Trapped, he confessed, “Yes, Shalee; Leah desires Gray Eagle. She offered herself to me many times while I grieved for you. I am a man; my body burns for such things. But I did not make love to her.” He used the white man’s term for clarification.
“Is she in love with you?” Shalee demanded, jealousy and anger rising strangely within her.
“She spoke such words, but they meant nothing to me. She tempted me many times, but I did not take her. I took no woman; my heart ached for you. She wished to replace you, but I refused.”
“If she had been Indian, would you have refused her?”
Taken by surprise, he inhaled sharply. “My heart and mind say no, but my body cannot answer truthfully. In time, perhaps. My thoughts were not clear while I suffered your loss. It is enough that I love and desire only you.
She wisely did not sneer: when I’m around and available! So, one rival had been Indian and another possessed white skin… how many more rivals would she learn about soon? How many more women would grieve over her unexpected return to life? Fury filled her. Gone less than two weeks and other females tempted him to forget all there had ever been between them! The grieving widower, my foot! Shalee didn’t realize she could not place Gray Eagle in the same category with the men she had known in England while growing up or the men she had met here in America….
“Again I feel I should have spoken falsely to you, Shalee. The truth causes more troubles than a kind double-tongue would. If you could remember me and our love, you would understand; you would trust me. I am deeply troubled and pained by the things I see in your eyes and sense within you.”
“How do you expect me to feel, Wanmdi Hota? I return to find another woman hotly pursuing you?” she angrily shouted.
“Hear your own words, Shalee; Leah desires me, I do not desire her.”
“It’s the same thing!” she argued irrationally.
“No, Shalee; it is not. I want and need only you, Little One. I love you, Shalee,” he vowed huskily.
“If only I could remember,” she wailed in renewed despair.
“In time, my love, the Great Spirit will open your mind,” he offered.
“When? I don’t know what to think or who to trust! Do you kno
w how that makes me feel?”
“I am trying to understand. It is difficult. You must help me.”
“Help you? How can I help you when I can’t even help myself?”
“You are weary. You must rest. This time is hard for you, Grass Eyes. But it is also hard for me.”
Why was she being so selfish and unfair? He was right. Who was this quicksilver man? Why did he fluctuate between tenderness and brutality? Why did he both attract and repel her? What was happening to her? “I am tired. May I rest now?”
“Sha. Istinma.”
At her confused look, he stated, “Yes. Sleep.”
She went to lie down. He touched her cheek and smiled. “It will end soon, Little One.”
“Will it, Gray Eagle?” she asked, not really offering a question.
“Sha.”
She smiled faintly and closed her eyes.
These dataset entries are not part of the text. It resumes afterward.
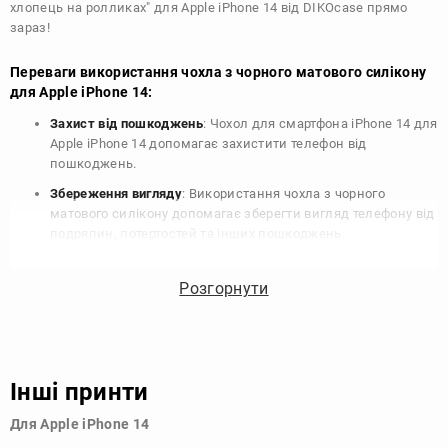
хлопець на ролликах" для Apple iPhone 14 від DIKOcase прямо
зараз!
Переваги використання чохла з чорного матового силікону
для Apple iPhone 14:
Захист від пошкоджень
: Чохол для смартфона iPhone 14 для
Apple iPhone 14 допомагає захистити телефон від
пошкоджень.
Збереження вигляду
: Використання чохла з чорного
матового силікону допомагає зберегти вигляд телефону від
подряпин, потертостей та інших пошкоджень.
Збереження цінності
: Чохол з чорного матового силікону
для Apple iPhone 14 допомагає зберегти цінність вашого
Розгорнути
телефону, що особливо важливо для людей, які планують
продати свій пристрій в майбутньому.
Варіативність дизайну
: Наявність великого вибору чохлів
для Apple iPhone 14 з чорного матового силікону дозволяє
Інші принти
підібрати той, що найбільше відповідає вашому стилю та
особистому смаку.
Для Apple iPhone 14
Узагалі, чохол для телефону - це дуже корисний аксесуар, який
He was ducking to leave when she opened them to add, “I’m sorry, Gray Eagle. I truly am.”
“Waste cedake, Shalee. Istinma, Pi-Zi Ista.”
She smiled, knowing those few words by now, and slept.
Chapter Nine
Persistent drumming forced its rhythmic beat into Shalee’s slumberous mind, pulling her to awareness. She sat up and glanced around. The intruding noise was not the threat of some ominous storm; it was some sort of music. Unsure of her position, she didn’t know if she should remain where she was or if she should look outside. Who were these strange people? What was expected of her? Who was the mercurial man who had urged himself into her life a few days ago, who fiercely desired to do the same with her heart and body? She rubbed her sleepy eyes and sought to clear her wits.
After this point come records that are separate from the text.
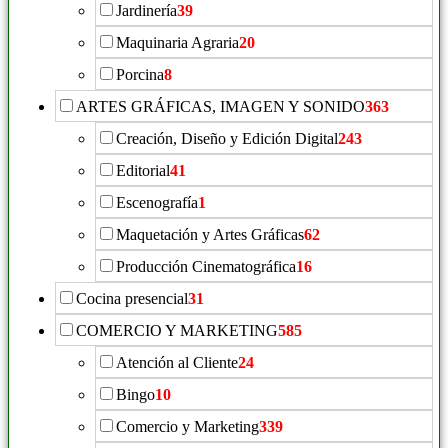
Jardinería
39
Maquinaria Agraria
20
Porcina
8
ARTES GRÁFICAS, IMAGEN Y SONIDO
363
Creación, Diseño y Edición Digital
243
Editorial
41
Escenografía
1
Maquetación y Artes Gráficas
62
Producción Cinematográfica
16
Cocina presencial
31
COMERCIO Y MARKETING
585
Atención al Cliente
24
Bingo
10
Comercio y Marketing
339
Gray Eagle ducked and entered the tepee, walking directly to her. He sat down cross-legged before her. “The can cega has disturbed your rest?”
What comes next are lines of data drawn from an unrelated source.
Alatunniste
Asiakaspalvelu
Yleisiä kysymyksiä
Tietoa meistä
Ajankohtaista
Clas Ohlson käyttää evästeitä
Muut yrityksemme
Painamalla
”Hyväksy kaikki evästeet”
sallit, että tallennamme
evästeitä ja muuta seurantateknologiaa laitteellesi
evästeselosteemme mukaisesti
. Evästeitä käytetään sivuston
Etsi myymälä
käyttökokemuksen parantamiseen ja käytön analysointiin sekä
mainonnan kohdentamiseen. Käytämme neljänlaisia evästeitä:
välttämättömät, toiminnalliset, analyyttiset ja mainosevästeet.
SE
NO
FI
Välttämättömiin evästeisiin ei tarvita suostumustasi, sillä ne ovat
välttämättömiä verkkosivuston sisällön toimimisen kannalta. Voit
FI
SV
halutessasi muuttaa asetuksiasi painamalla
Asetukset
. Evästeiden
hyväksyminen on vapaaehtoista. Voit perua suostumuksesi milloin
When he realized her puzzlement, he grinned and said, “Kettle drums. Our people celebrate your return to us.”
A celebration without the guest of honor? As if reading her skeptical thoughts, he added, “I told them you were weak from our journey and still injured. I knew such a large gathering might frighten you. They will sing and dance and offer prayers of thanks to the Great Spirit. Do you wish to go out and speak with them?”